The second photo showed Simon with very little change, apart from that the zit near his hairline, just shy of his right temple, had grown bigger and almost looked like a boil.
In the third photo, the zit had swelled threefold and now resembled a lump or a tumour or something. It covered half of his forehead. Simon's skin was pale. His eyes were dark.
In the fourth photo, the lump had swelled to the size of a saucer. It had a few hairs growing from it and its surface was uneven. It had a sizeable dimple in its centre. The pressure of this mass had caused Simon's right eye to bruise. His eyelid was purple and swollen.
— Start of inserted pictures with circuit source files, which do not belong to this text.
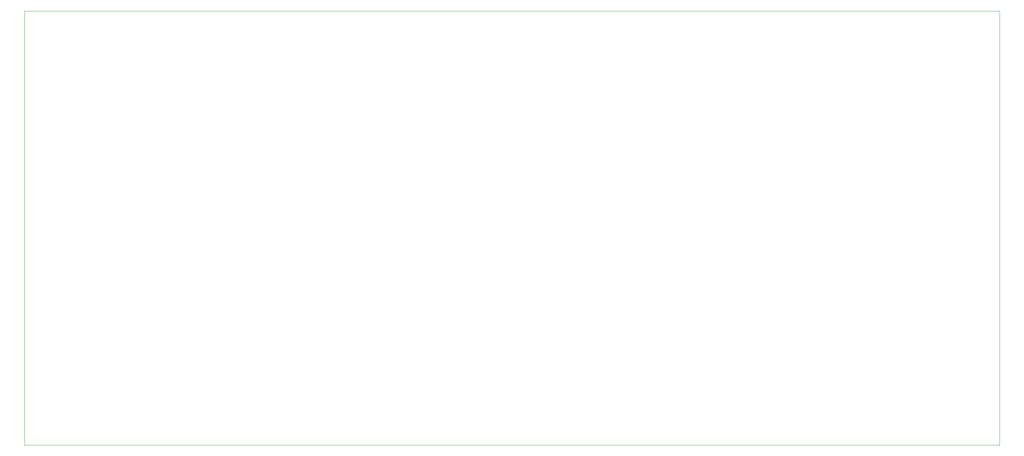
<source format=gbr>
%TF.GenerationSoftware,KiCad,Pcbnew,7.0.7*%
%TF.CreationDate,2023-10-04T19:00:40+09:00*%
%TF.ProjectId,Sixtar-Switch,53697874-6172-42d5-9377-697463682e6b,rev?*%
%TF.SameCoordinates,Original*%
%TF.FileFunction,Profile,NP*%
%FSLAX46Y46*%
G04 Gerber Fmt 4.6, Leading zero omitted, Abs format (unit mm)*
G04 Created by KiCad (PCBNEW 7.0.7) date 2023-10-04 19:00:40*
%MOMM*%
%LPD*%
G01*
G04 APERTURE LIST*
%TA.AperFunction,Profile*%
%ADD10C,0.100000*%
%TD*%
G04 APERTURE END LIST*
D10*
X258000000Y-125000000D02*
X18000000Y-125000000D01*
X18000000Y-125000000D02*
X18000000Y-18000000D01*
X258000000Y-18000000D02*
X258000000Y-125000000D01*
X18000000Y-18000000D02*
X258000000Y-18000000D01*
M02*

</source>
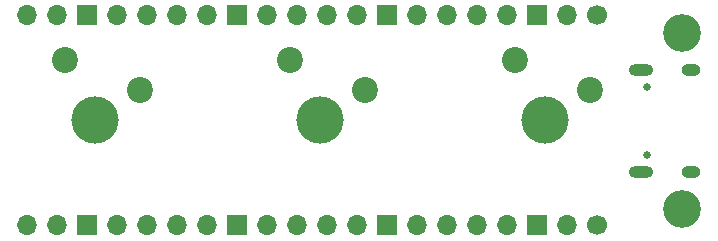
<source format=gbr>
%TF.GenerationSoftware,KiCad,Pcbnew,8.0.4*%
%TF.CreationDate,2025-01-25T23:18:53-05:00*%
%TF.ProjectId,catkeeb_devboard,6361746b-6565-4625-9f64-6576626f6172,rev?*%
%TF.SameCoordinates,Original*%
%TF.FileFunction,Soldermask,Bot*%
%TF.FilePolarity,Negative*%
%FSLAX46Y46*%
G04 Gerber Fmt 4.6, Leading zero omitted, Abs format (unit mm)*
G04 Created by KiCad (PCBNEW 8.0.4) date 2025-01-25 23:18:53*
%MOMM*%
%LPD*%
G01*
G04 APERTURE LIST*
%ADD10C,3.200000*%
%ADD11C,1.700000*%
%ADD12O,1.700000X1.700000*%
%ADD13R,1.700000X1.700000*%
%ADD14C,0.650000*%
%ADD15O,2.100000X1.000000*%
%ADD16O,1.600000X1.000000*%
%ADD17C,4.000000*%
%ADD18C,2.200000*%
G04 APERTURE END LIST*
D10*
%TO.C,REF\u002A\u002A*%
X96550000Y-62600000D03*
%TD*%
%TO.C,REF\u002A\u002A*%
X96550000Y-47650000D03*
%TD*%
D11*
%TO.C,J6*%
X89360000Y-63960000D03*
D12*
X86820000Y-63960000D03*
D13*
X84280000Y-63960000D03*
D12*
X81740000Y-63960000D03*
X79200000Y-63960000D03*
X76660000Y-63960000D03*
X74120000Y-63960000D03*
D13*
X71580000Y-63960000D03*
D12*
X69040000Y-63960000D03*
X66500000Y-63960000D03*
X63960000Y-63960000D03*
X61420000Y-63960000D03*
D13*
X58880000Y-63960000D03*
D12*
X56340000Y-63960000D03*
X53800000Y-63960000D03*
X51260000Y-63960000D03*
X48720000Y-63960000D03*
D13*
X46180000Y-63960000D03*
D12*
X43640000Y-63960000D03*
X41100000Y-63960000D03*
%TD*%
%TO.C,J2*%
X41100000Y-46180000D03*
X43640000Y-46180000D03*
D13*
X46180000Y-46180000D03*
D12*
X48720000Y-46180000D03*
X51260000Y-46180000D03*
X53800000Y-46180000D03*
X56340000Y-46180000D03*
D13*
X58880000Y-46180000D03*
D12*
X61420000Y-46180000D03*
X63960000Y-46180000D03*
X66500000Y-46180000D03*
X69040000Y-46180000D03*
D13*
X71580000Y-46180000D03*
D12*
X74120000Y-46180000D03*
X76660000Y-46180000D03*
X79200000Y-46180000D03*
X81740000Y-46180000D03*
D13*
X84280000Y-46180000D03*
D12*
X86820000Y-46180000D03*
D11*
X89360000Y-46180000D03*
%TD*%
D14*
%TO.C,J1*%
X93590000Y-58040000D03*
X93590000Y-52260000D03*
D15*
X93090000Y-59470000D03*
D16*
X97270000Y-59470000D03*
D15*
X93090000Y-50830000D03*
D16*
X97270000Y-50830000D03*
%TD*%
D17*
%TO.C,MX2*%
X65881250Y-55080000D03*
D18*
X63341250Y-50000000D03*
X69691250Y-52540000D03*
%TD*%
D17*
%TO.C,MX3*%
X46831250Y-55080000D03*
D18*
X44291250Y-50000000D03*
X50641250Y-52540000D03*
%TD*%
D17*
%TO.C,MX1*%
X84931250Y-55080000D03*
D18*
X82391250Y-50000000D03*
X88741250Y-52540000D03*
%TD*%
M02*

</source>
In the fifth and final photo, Simon's right eye had completely swelled shut. It looked as if it had been uncomfortably squashed into the crook of his nose, which also appeared broken, and pointed to the left. His mouth was contorted into a painful grimace. The lump had a new shape to it. The bump of something that looked like a nose, complete with a nostril. The curve of what could be described as a lip, with a slight pink colour. Unmistakeably, a circular swell with wrinkles and creases, and eyelashes growing from the centre of it.
We called the police. We showed them the photos. We described what we'd seen - the man who left the house in Simon's place. We told them how Simon had acted the past few months, compared to his rigid routine that we had grown accustomed to. They read from his journal. Nothing came of it, of course. Simon was never found. They came to the consensus that, with his history of disordered behaviour, it was likely that he'd had a breakdown of some description, and that we should assume the worst. We found out in the coming weeks that Simon had no family, and few contacts from the outside world.
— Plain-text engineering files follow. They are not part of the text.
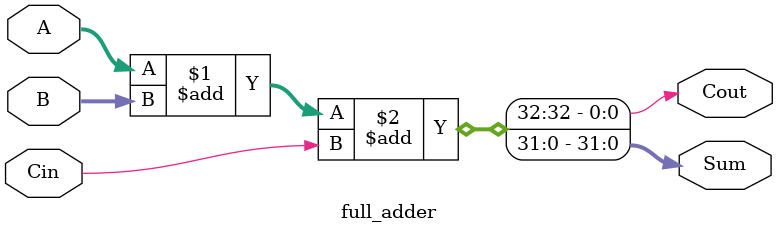
<source format=v>
`timescale 1ns / 1ps

module full_adder(input [31:0] A, 
                  input [31:0] B, 
                  input Cin, 
                  output Cout, 
                  output [31:0] Sum );   

    assign {Cout, Sum} = A + B + Cin;
    
endmodule

</source>
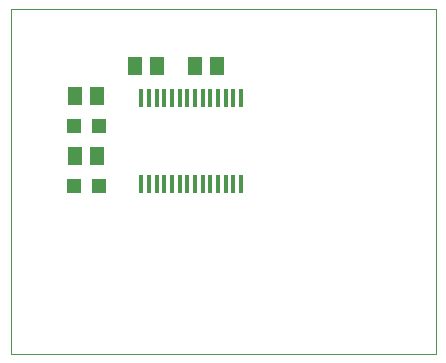
<source format=gtp>
G75*
G70*
%OFA0B0*%
%FSLAX24Y24*%
%IPPOS*%
%LPD*%
%AMOC8*
5,1,8,0,0,1.08239X$1,22.5*
%
%ADD10C,0.0000*%
%ADD11R,0.0157X0.0591*%
%ADD12R,0.0512X0.0591*%
%ADD13R,0.0472X0.0472*%
D10*
X001046Y003014D02*
X001046Y014530D01*
X015219Y014530D01*
X015219Y003014D01*
X001046Y003014D01*
D11*
X005398Y008701D03*
X005654Y008701D03*
X005910Y008701D03*
X006166Y008701D03*
X006422Y008701D03*
X006678Y008701D03*
X006934Y008701D03*
X007190Y008701D03*
X007445Y008701D03*
X007701Y008701D03*
X007957Y008701D03*
X008213Y008701D03*
X008469Y008701D03*
X008725Y008701D03*
X008725Y011556D03*
X008469Y011556D03*
X008213Y011556D03*
X007957Y011556D03*
X007701Y011556D03*
X007445Y011556D03*
X007190Y011556D03*
X006934Y011556D03*
X006678Y011556D03*
X006422Y011556D03*
X006166Y011556D03*
X005910Y011556D03*
X005654Y011556D03*
X005398Y011556D03*
D12*
X005188Y012629D03*
X005936Y012629D03*
X007188Y012629D03*
X007936Y012629D03*
X003936Y011629D03*
X003188Y011629D03*
X003188Y009629D03*
X003936Y009629D03*
D13*
X003975Y010629D03*
X003148Y010629D03*
X003148Y008629D03*
X003975Y008629D03*
M02*

</source>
Me and Kieran live with his sister and her girlfriend now. Sometimes I ask him, not for the first time, to describe the man who left the house that night, but Kieran's always hazy on the details. I'm at the point now where I'm almost sure we'll never see Simon again, but this other man, or this thing - if I pass him on the street, or see him in line at the movies. If he has friends. If it keeps a diary or a routine. I want to think that some part of me will know that it's him. I don't know what I'll do, but part of me thinks that I'll know him, leading the life that should have been Simon's. He will be familiar, but slightly off. I will look at it and get a sense that I've seen him before, even if he has become completely unrecognisable.